REQUIREMENT: Omit the pictures and reproduce the rest of the listing exactly.

GIVEN DATA:
------------------------------------------------

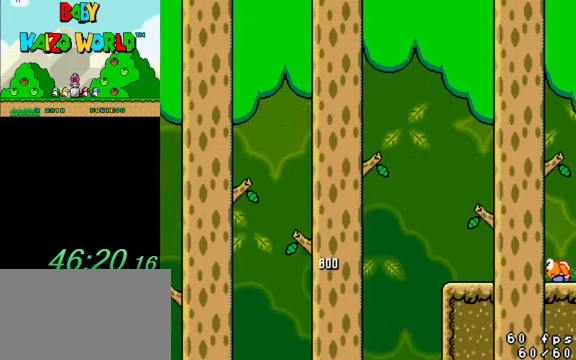
Gameplay with keyboard; each line is a JSON object with the keys held at the frame after it. "events" lists presses ("down") and releases ("up") of "a", "c", "ctrl", "d", "down", "left", "return", "right", "s", "shift", "up", "w", "x" and "y" between this image and that frame as [ms after this image, input, new state], when the widget could be followed in between. No other keys are recorded. Mouse input is not recorded.
{"keys": ["right", "shift", "y"], "events": []}
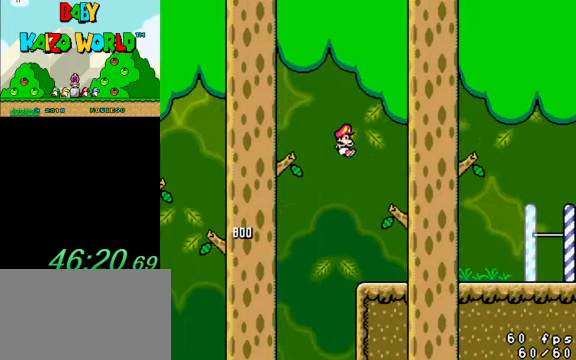
{"keys": ["right", "y"], "events": [[433, "shift", "up"]]}
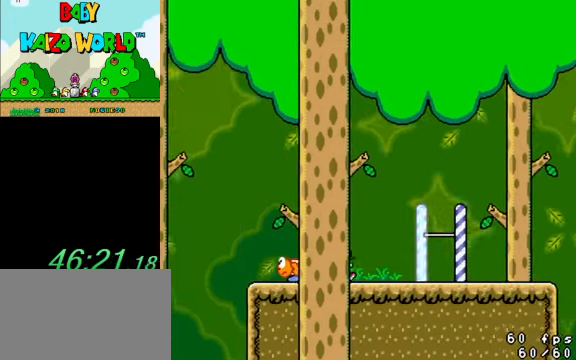
{"keys": ["right", "y"], "events": [[334, "right", "up"], [367, "ctrl", "down"], [367, "left", "down"], [467, "left", "up"], [467, "right", "down"], [500, "ctrl", "up"]]}
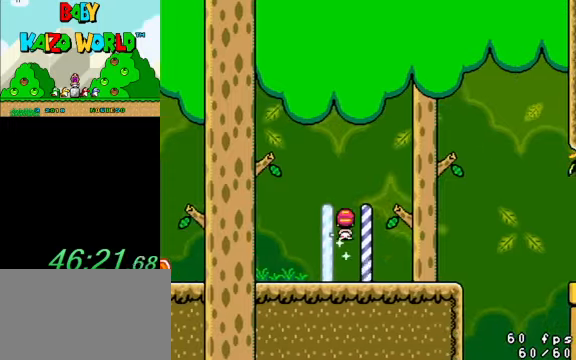
{"keys": ["right", "y"], "events": [[67, "right", "up"], [100, "left", "down"], [200, "left", "up"], [200, "right", "down"]]}
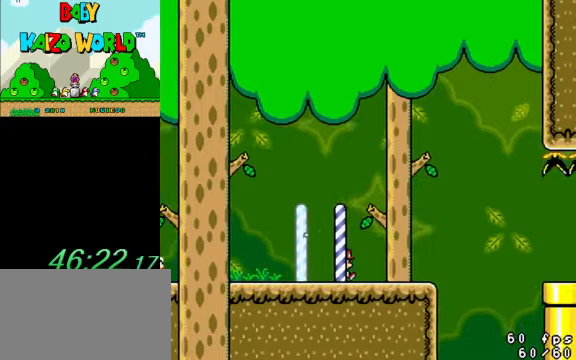
{"keys": [], "events": [[200, "left", "down"], [200, "right", "up"], [434, "left", "up"], [467, "right", "down"], [500, "right", "up"], [500, "y", "up"]]}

------------------------------------------------

EXERCISE SOLUTION:
Gameplay with keyboard; each line is a JSON object with the keys held at the frame after it. "events" lists presses ("down") and releases ("up") of "a", "c", "ctrl", "d", "down", "left", "return", "right", "s", "shift", "up", "w", "x" and "y" between this image and that frame as [ms after this image, input, new state], when the widget could be followed in between. No other keys are recorded. Mouse input is not recorded.
{"keys": ["right", "shift", "y"], "events": []}
{"keys": ["right", "y"], "events": [[433, "shift", "up"]]}
{"keys": ["right", "y"], "events": [[334, "right", "up"], [367, "ctrl", "down"], [367, "left", "down"], [467, "left", "up"], [467, "right", "down"], [500, "ctrl", "up"]]}
{"keys": ["right", "y"], "events": [[67, "right", "up"], [100, "left", "down"], [200, "left", "up"], [200, "right", "down"]]}
{"keys": [], "events": [[200, "left", "down"], [200, "right", "up"], [434, "left", "up"], [467, "right", "down"], [500, "right", "up"], [500, "y", "up"]]}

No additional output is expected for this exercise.